Compression-based text classifier using Zstandard.

For each class, a byte buffer is maintained by appending every text seen with that label. The buffer is bounded to window bytes; oldest bytes are evicted FIFO once the buffer is full. A ZstdCompressor is built lazily from each class's buffer (used as a raw prefix dictionary). Classification scores a document by compressing it with every class's compressor; the class whose compressor produces the shortest output wins.

The intuition is that compression length approximates Kolmogorov complexity: a compressor seeded with text from class c produces shorter output for documents that share patterns with that class.
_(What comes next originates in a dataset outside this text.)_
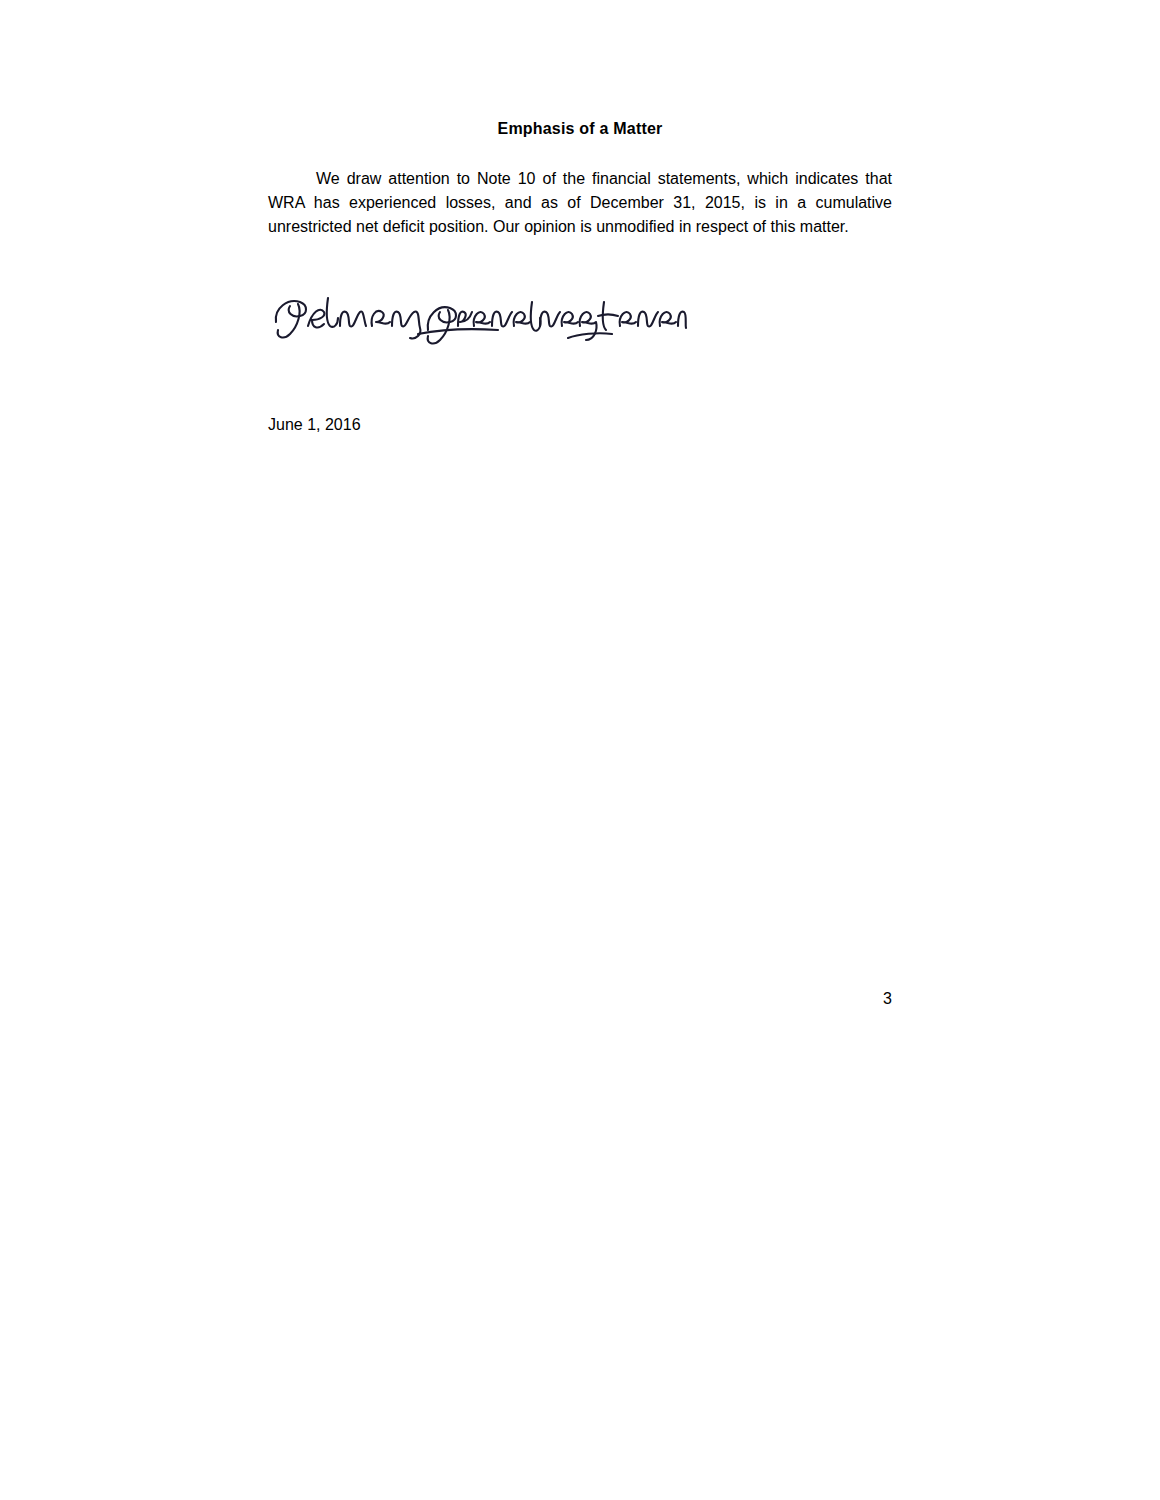Emphasis of a Matter
We draw attention to Note 10 of the financial statements, which indicates that WRA has experienced losses, and as of December 31, 2015, is in a cumulative unrestricted net deficit position. Our opinion is unmodified in respect of this matter.
June 1, 2016
3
This requires Python 3.14 or later (compression.zstd is only available there).

Parameters¶

window

Type → int

Default → 1000000

Maximum number of bytes kept per class. The oldest bytes are dropped once this is reached. Larger windows give the compressor more context at the cost of memory and slower compression.
level

Type → int

Default → 3

Zstandard compression level (1-22). Higher values compress more aggressively, which tends to sharpen classification but slows down both rebuilds and predictions.
rebuild_every

Type → int

Default → 5

Number of learn_one calls between compressor rebuilds for a given class. Rebuilding is a few tens of microseconds, but skipping rebuilds amortises the cost when many documents arrive in a row.
on

Type → str | None

Default → None

Name of the field in x that contains the text to classify. If None, x is either a str (used directly as text) or a feature dict (serialised in sorted-key order so the encoding is invariant to feature insertion order).

Attributes¶

buffers (dict[ClfTarget, bytearray])

The byte buffer accumulated per class.

Examples¶

import sys
if sys.version_info >= (3, 14):
    from river import misc

    model = misc.ZstdClassifier(window=4096, level=3, rebuild_every=1)

    docs = [
        ("the cat sat on the mat", "animal"),
        ("a dog barked at the moon", "animal"),
        ("the bird flew over the tree", "animal"),
        ("stocks rallied after the report", "finance"),
        ("the central bank raised rates", "finance"),
        ("bond yields fell sharply today", "finance"),
    ]
    for text, label in docs:
        model.learn_one(text, label)

    prediction = model.predict_one("the dog chased the cat")
else:
    prediction = "animal"
prediction

'animal'

Methods¶

learn_one

Update the model with a set of features x and a label y.

Parameters

x — str | dict[base.typing.FeatureName, Any]
y — base.typing.ClfTarget

predict_one

Predict the label of a set of features x.

Parameters

x — dict[base.typing.FeatureName, Any]
kwargs — Any

Returns

base.typing.ClfTarget | None: The predicted label.

predict_proba_one

Predict the probability of each label for a dictionary of features x.

Parameters

x — str | dict[base.typing.FeatureName, Any]
kwargs — Any

Returns

dict[base.typing.ClfTarget, float]: A dictionary that associates a probability which each label.

References¶

Zstd-based text classification